“This,” he said, “is Colonel Hill, your chief, Gordon. He came on from New York with me. Let him speak.”

“But the others are prisoners,” insisted Gordon.

“I have an idea,” Mr. Shaw said, “that Nestor knows more about the complications of this case than any one else. Suppose we let him sum it up?”

“I am sure he can do it!” growled Gordon.

Although it was now broad daylight, and all were tired and in need of sleep, the party went to a private parlor and Ned began the story of the case, first having a short talk with Jimmie, who had listened to a confession from Gaga.

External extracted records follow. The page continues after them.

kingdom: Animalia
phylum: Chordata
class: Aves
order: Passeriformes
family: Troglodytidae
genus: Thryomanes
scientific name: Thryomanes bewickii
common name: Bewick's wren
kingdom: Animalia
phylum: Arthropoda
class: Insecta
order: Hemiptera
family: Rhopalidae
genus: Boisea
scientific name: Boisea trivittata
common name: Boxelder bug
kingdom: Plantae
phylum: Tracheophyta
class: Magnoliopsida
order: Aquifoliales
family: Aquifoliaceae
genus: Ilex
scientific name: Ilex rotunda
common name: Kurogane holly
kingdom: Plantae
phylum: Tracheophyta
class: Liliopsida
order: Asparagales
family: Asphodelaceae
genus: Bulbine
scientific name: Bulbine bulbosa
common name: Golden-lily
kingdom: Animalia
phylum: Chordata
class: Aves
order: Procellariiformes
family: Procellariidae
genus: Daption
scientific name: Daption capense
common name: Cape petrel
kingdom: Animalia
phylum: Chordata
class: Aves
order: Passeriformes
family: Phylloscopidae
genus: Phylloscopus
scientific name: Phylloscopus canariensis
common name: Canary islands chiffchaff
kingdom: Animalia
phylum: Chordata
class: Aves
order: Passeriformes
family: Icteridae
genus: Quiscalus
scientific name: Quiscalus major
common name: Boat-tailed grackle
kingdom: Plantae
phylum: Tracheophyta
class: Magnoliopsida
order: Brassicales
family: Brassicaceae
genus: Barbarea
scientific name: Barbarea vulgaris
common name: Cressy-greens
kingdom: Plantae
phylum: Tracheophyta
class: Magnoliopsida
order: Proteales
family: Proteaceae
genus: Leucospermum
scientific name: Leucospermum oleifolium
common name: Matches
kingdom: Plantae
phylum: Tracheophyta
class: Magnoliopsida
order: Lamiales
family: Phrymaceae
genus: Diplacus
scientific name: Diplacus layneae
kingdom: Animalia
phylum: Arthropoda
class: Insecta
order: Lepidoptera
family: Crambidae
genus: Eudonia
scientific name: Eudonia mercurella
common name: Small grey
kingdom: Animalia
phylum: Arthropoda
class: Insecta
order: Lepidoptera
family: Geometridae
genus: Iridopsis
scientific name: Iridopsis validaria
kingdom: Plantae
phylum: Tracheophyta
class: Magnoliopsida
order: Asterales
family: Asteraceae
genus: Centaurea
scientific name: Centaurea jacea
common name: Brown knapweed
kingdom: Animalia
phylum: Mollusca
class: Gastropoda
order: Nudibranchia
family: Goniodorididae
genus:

“The plot against the Gatun dam,” he said, “did not originate with the business men who were looking for emeralds along the line of the cut. When I first sized up the case it seemed to me that the men interested in emeralds, including Mr. Shaw, were willing to delay the completion of the canal in order that they might have time to develop mines believed to be fabulously rich in emeralds.”

“That is the way it looked to me,” the lieutenant said.

“I began work along that line,” continued Ned, “for the news that Mr. Shaw was interested in emerald mines, and his refusal to reveal the contents of the papers he had secured, led me to the opinion that he had been approached by his partners with a proposition to destroy the Gatun dam, that he had their proposals in writing, and that he had refused to become a party to such an outrage.”

“Then why didn’t he tell us who the men were?” demanded Gordon.

“Because,” was the reply, “he did not think his partners, Mr. Harvey Chester and Col. Van Ellis, would go to the extremity proposed. He thought they would change their minds when the enormity of the crime was set before them. In fact, he suspected from the first that they were being urged on by others having private ends to gain by the destruction of the dam. Besides, he thought himself capable of handling the situation alone. Is that true, Mr. Shaw?”